++++ Data supplied ++++

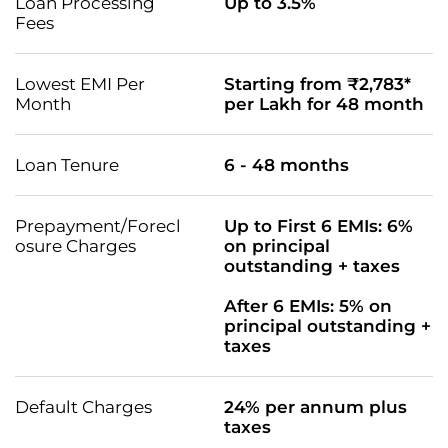
Loan Processing
Up to 3.5%
Fees
Lowest EMI Per
Starting from ₹2,783*
Month
per Lakh for 48 month
Loan Tenure
6 - 48 months
Prepayment/Forecl
Up to First 6 EMIs: 6%
osure Charges
on principal
outstanding + taxes
After 6 EMIs: 5% on
principal outstanding +
taxes
Default Charges
24% per annum plus
taxes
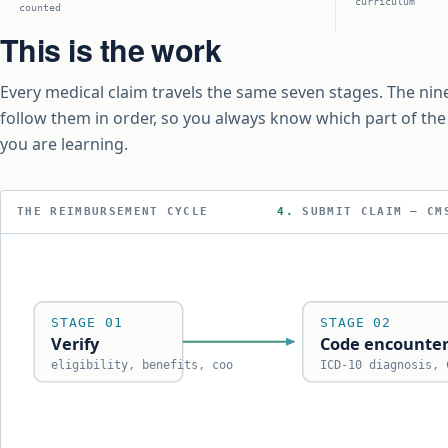
curriculum
counted
This is the work
Every medical claim travels the same seven stages. The nin
follow them in order, so you always know which part of th
you are learning.
THE REIMBURSEMENT CYCLE
5.
ADJUD
STAGE 01
STAGE 02
Verify
Code encounte
eligibility, benefits, coo
ICD-10 diagnosis,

++++

- [What needs to be done] Your copy should repeat each entry above exactly but contain no pictures.

- [Exercise result]
Loan Processing
Up to 3.5%
Fees
Lowest EMI Per
Starting from ₹2,783*
Month
per Lakh for 48 month
Loan Tenure
6 - 48 months
Prepayment/Forecl
Up to First 6 EMIs: 6%
osure Charges
on principal
outstanding + taxes
After 6 EMIs: 5% on
principal outstanding +
taxes
Default Charges
24% per annum plus
taxes
curriculum
counted
This is the work
Every medical claim travels the same seven stages. The nin
follow them in order, so you always know which part of th
you are learning.
THE REIMBURSEMENT CYCLE
5.
ADJUD
STAGE 01
STAGE 02
Verify
Code encounte
eligibility, benefits, coo
ICD-10 diagnosis,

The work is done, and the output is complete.